Russian hackers target European energy sector amid winter fears

The upcoming winter may spur hackers acting on behalf of the Russian Federation. The Sandworm group, collaborating with Kremlin intelligence, has frequently been active in this area.

Jamie Collier, the Chief Threat Intelligence Advisor at Google, warns about this team in an interview with Politico, describing them as "most skilled, stealthy" experts. "With the onset of winter, this becomes an obvious cause for concern," Collier added.

The Sandworm group is one of the most notorious cyber threats from the Kremlin, often operating covertly. Western intelligence previously linked the group to the 2015 attack that disrupted the Ukrainian electricity grid. They are also credited with disrupting Ukraine's energy grid in 2023.

According to the British government, Sandworm is part of the Russian military intelligence GRU. The warnings come as the intelligence agencies of European countries investigate the severing of two key undersea telecommunication cables connecting EU countries.

Instances of "hybrid" sabotage, disruptions, and digital attacks have been recorded since the Russian aggression against Ukraine in 2022. These occur most frequently in countries bordering Europe and Russia.

In April of this year, Google reported that Sandworm, also known as APT44 or Seashell Blizzard, "remains a formidable threat to Ukraine." "To date, no other Russian government-backed cyber group has played a more central role in shaping and supporting Russia’s military campaign," Google stated.

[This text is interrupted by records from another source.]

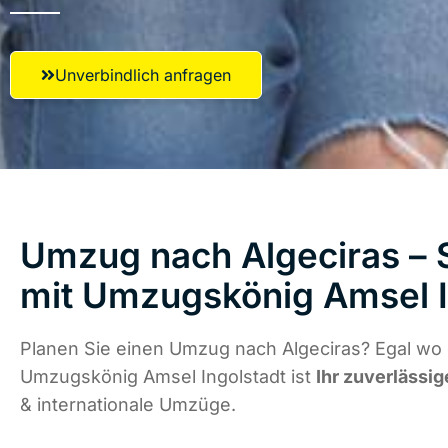
Unverbindlich anfragen
Umzug nach Algeciras – S
mit Umzugskönig Amsel I
Planen Sie einen Umzug nach Algeciras? Egal wo 
Umzugskönig Amsel Ingolstadt ist
Ihr zuverlässig
& internationale Umzüge.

The group is associated with destructive attacks. It is known to be dangerous, efficiently gathering information, representing top qualifications, and employing capable experts. Russia habitually combines network intrusions with informational operations. For example, it deploys "wiper" malware to destroy systems or data, and there are also instances of data theft to hand over to hacking groups.

According to Politico, the lobby group Eurelectric published a report on Tuesday indicating that since 2022, European electricity-related companies have experienced 48 publicly known attacks. Nearly two-thirds of the global recorded cyberattacks in 2023 have originated from Russia.

European countries do not want to remain powerless in the face of these harmful activities. Cyber Europe, one of the largest cybersecurity initiatives in Europe, conducts endurance tests of the EU energy sector. In June, during a two-day exercise, 30 national cyber incident response teams repelled simulated attacks on energy infrastructure.